You know, it's funny, especially in a leadership role, it's so important, and it's so I've been a what, way they call it soul producer. And I worked my way up the food chain, and I've led teams, regional teams, and what I've seen and what I've learned is the traits of your top individual performers are very, very much different. Those people like you said they're hungry, they're driven by a couple different things, compensation, recognition, right? They want that recognition. Look at me, I just closed this deal. And yeah, exactly right. But when you're in a leadership role, you can't be fighting your team for account ownership. You need to delegate. You need to support them behind the scenes as much as possible, recognize them, and it's hard, because, you know, we're all human beings, human beings. And sometimes I want to say, like, hey, you know what? Let me tell you how I helped Shira close this deal. And she's like, Oh, you didn't help me. And I'm like, but I did. But I want to, you know, but you just got to zip it sometimes and say, No. I mean, hey, great job. And once you get the habit of that, it gets easier. But in the beginning, it can be a challenge.

Shira Abel [20:58]

Yeah, and so, you know, and they also, the other thing is, you have to make sure that whoever your head of sales is, they can work with the head of marketing, because they have to, if your head of sales is sitting there deriding your head of marketing doesn't work with them, won't take time to brainstorm, and doesn't take them seriously And isn't making them part of the team. You that there's a problem. There's either a problem with whoever you chose for your head of marketing because they're not doing what they should be, or there's a big problem with the head of sales because this person is threatened or whatever and isn't doing what they should be. Yeah, marketing have to work together, especially in an enterprise sales environment.  

Mark Shriner [21:44]

We totally agree. What I've seen is kind of almost the opposite. More often than not, it's the marketing people, and I can, I come from the sales side, but the marketing people who don't want to get, you know, they don't want the, maybe, aren't as receptive from the requests of the sales team. Because salespeople, what they want is leads. You're right. They want quality leads. And then they want collateral that, you know, and if they don't get it, if they don't get it in the right language, on the right time, you know, they can be frustrating and so, but when the two teams align, it's awesome. It's so fun.

Shira Abel [22:25]

Magic, yeah, so I would consider myself a sales obsessed marketer. I've taken multiple sales courses, right? So, Kellogg, which is where I have my MBA from, they have a sales institute, and they have these executive courses, which, if somebody is looking to learn about sales, take these courses, they are phenomenal. So, the Kellogg sales institute and Craig, I can't remember his last name, Craig is a professor for this and just second to none, quite frankly, I've taken several sales courses, and they were, they've been the absolute best. And with that, like you learn, a marketer needs to learn in an enterprise sales environment. It depends on where you're working, right? Sometimes marketing takes the lead. Sometimes sales takes the lead. In an enterprise sales environment, sales takes the lead, and the marketer needs to learn sales as language, because very rarely does marketing, unless they're at a trade show, they don't meet the customer.  

Mark Shriner [23:36]

So, that was going to be my next thing is, how important it is for marketing to get out and touch the customers?

Shira Abel [23:41]

Oh, my God, access. Nobody gives them access. Oh, can I interview? No, you can't. How am I supposed to magically know what their words are then? Well, you build the relationship up with sales, you get them to record calls, and you take it from there.

----------------

**What needs to be done:**
The transcript above lists behaviors of a head of sales that signal a problem with marketing. Name each of those behaviors.

----------------

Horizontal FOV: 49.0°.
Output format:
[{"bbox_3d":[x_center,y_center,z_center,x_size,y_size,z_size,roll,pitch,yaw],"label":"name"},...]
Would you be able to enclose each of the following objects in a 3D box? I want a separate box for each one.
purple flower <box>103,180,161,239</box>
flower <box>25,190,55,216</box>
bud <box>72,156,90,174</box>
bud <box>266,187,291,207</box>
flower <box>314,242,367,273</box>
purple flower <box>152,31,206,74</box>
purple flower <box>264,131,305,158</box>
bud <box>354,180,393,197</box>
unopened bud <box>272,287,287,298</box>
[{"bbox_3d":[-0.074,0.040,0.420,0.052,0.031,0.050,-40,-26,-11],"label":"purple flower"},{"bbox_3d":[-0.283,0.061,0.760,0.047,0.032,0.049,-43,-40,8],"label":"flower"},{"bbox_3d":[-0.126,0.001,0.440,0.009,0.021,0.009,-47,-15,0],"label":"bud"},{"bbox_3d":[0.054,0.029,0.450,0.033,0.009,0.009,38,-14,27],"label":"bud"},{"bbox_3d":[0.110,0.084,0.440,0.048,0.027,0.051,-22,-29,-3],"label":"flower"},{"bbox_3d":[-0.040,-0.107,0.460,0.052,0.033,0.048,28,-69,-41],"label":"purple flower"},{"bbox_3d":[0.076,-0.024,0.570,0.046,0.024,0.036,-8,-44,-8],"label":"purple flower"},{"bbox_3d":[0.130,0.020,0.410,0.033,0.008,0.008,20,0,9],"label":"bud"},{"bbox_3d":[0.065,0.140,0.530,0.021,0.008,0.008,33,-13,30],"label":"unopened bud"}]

----------------

**Result:**
1. Deriding the head of marketing
2. Not working with them
3. Not taking time to brainstorm
4. Not taking them seriously
5. Not making them part of the team